UPDATE: Avi Santo’s follow-up post, “Renewed Publics, Revised Pedagogies”, is now up.

toward the establishment of an electronic press

A few months ago, Kathleen Fitzpatrick, a tenured professor of English and Media Studies at Pomona College, published an important statement at The Valve: On the Future of Academic Publishing, Peer Review, and Tenure Requirements. Not just another lament about the sorry state of scholarly publishing, Fitzpatrick’s piece is a manifesto calling for the creation of an electronic press whose goal is nothing less than establishing born-digital electronic scholarship as an equal to print.
A meeting we held in november with a group of leading academic bloggers raised many of the problems that people face trying to gain respect for online scholarship. Since that meeting we’ve been trying to understand what role the institute might play in changing the landscape. Reading and discussing Fitzpatrick’s manifesto catalyzed our thoughts.
We invited Kathleen to visit us in NY and proposed working with her to establish an electronic press that would be hosted by the Annenberg Center for Communication at USC (which is also the home of the Institute for the Future of the Book). Based on our preliminary discussions we think that the press should concentrate at first on work in the area of media studies. The projects themselves will take many different electronic forms – long, short; media-rich, text-only; linear, non-linear; etc. These projects will be subjected to strong peer-review, but we hope to develop a process that is tailored to the rhythms and structures of online publishing.
How might our conception of a press be updated for the networked age? How do we create a publishing ecology that supports discourse at all levels — from blog to working paper to monograph — focusing less on the products of scholarship and more on the process? In practical terms, how might this process make use of the linking, commenting, and versioning technologies developed by blogs and wikis in order to enrich the discrete and fixed scholarly text with an evolving, interactive network of discourse that encourages conversation, debate, reflection, and revision? How might peer review be reinvented as peer-to-peer review?

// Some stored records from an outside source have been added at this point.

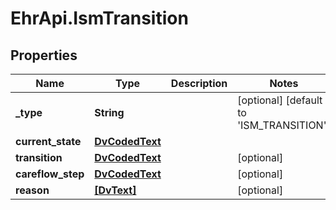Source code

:# EhrApi.IsmTransition

## Properties

Name | Type | Description | Notes
------------ | ------------- | ------------- | -------------
**_type** | **String** |  | [optional] [default to &#39;ISM_TRANSITION&#39;]
**current_state** | [**DvCodedText**](DvCodedText.md) |  | 
**transition** | [**DvCodedText**](DvCodedText.md) |  | [optional] 
**careflow_step** | [**DvCodedText**](DvCodedText.md) |  | [optional] 
**reason** | [**[DvText]**](DvText.md) |  | [optional] 



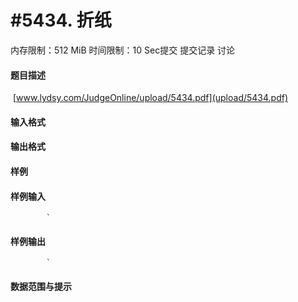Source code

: 
# #5434. 折纸
内存限制：512 MiB 时间限制：10 Sec提交 提交记录 讨论
#### 题目描述
 [www.lydsy.com/JudgeOnline/upload/5434.pdf](upload/5434.pdf)
#### 输入格式

#### 输出格式

#### 样例

#### 样例输入

			`
#### 样例输出

			`
#### 数据范围与提示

We’ve assembled a fantastic roster of over a dozen professors in english, media studies, film and the information sciences to gather for an ambitious one-day meeting in Los Angeles in late April at USC’s Annenberg Center for Communication to begin answering these questions. The goal is to survey the current landscape of scholarly publishing, to evaluate and learn from existing innovative efforts, and to begin talking seriously about the establishment in the very near future of a groundbreaking electronic press. Since this is quite a lot to cover in a single day, we’ve set up a blog to get the conversation going in advance. Kathleen currently has a terrific post laying out some of the first-order questions, which we expect to evolve through feedback into a concrete meeting agenda. Her original Valve essay is also there.
There’s still more than a month till folks gather in L.A., so in the meantime we’d like to invite anyone who’s interested to take part in the discussion on the blog and to help lay the groundwork for what we hope will be a very important meeting.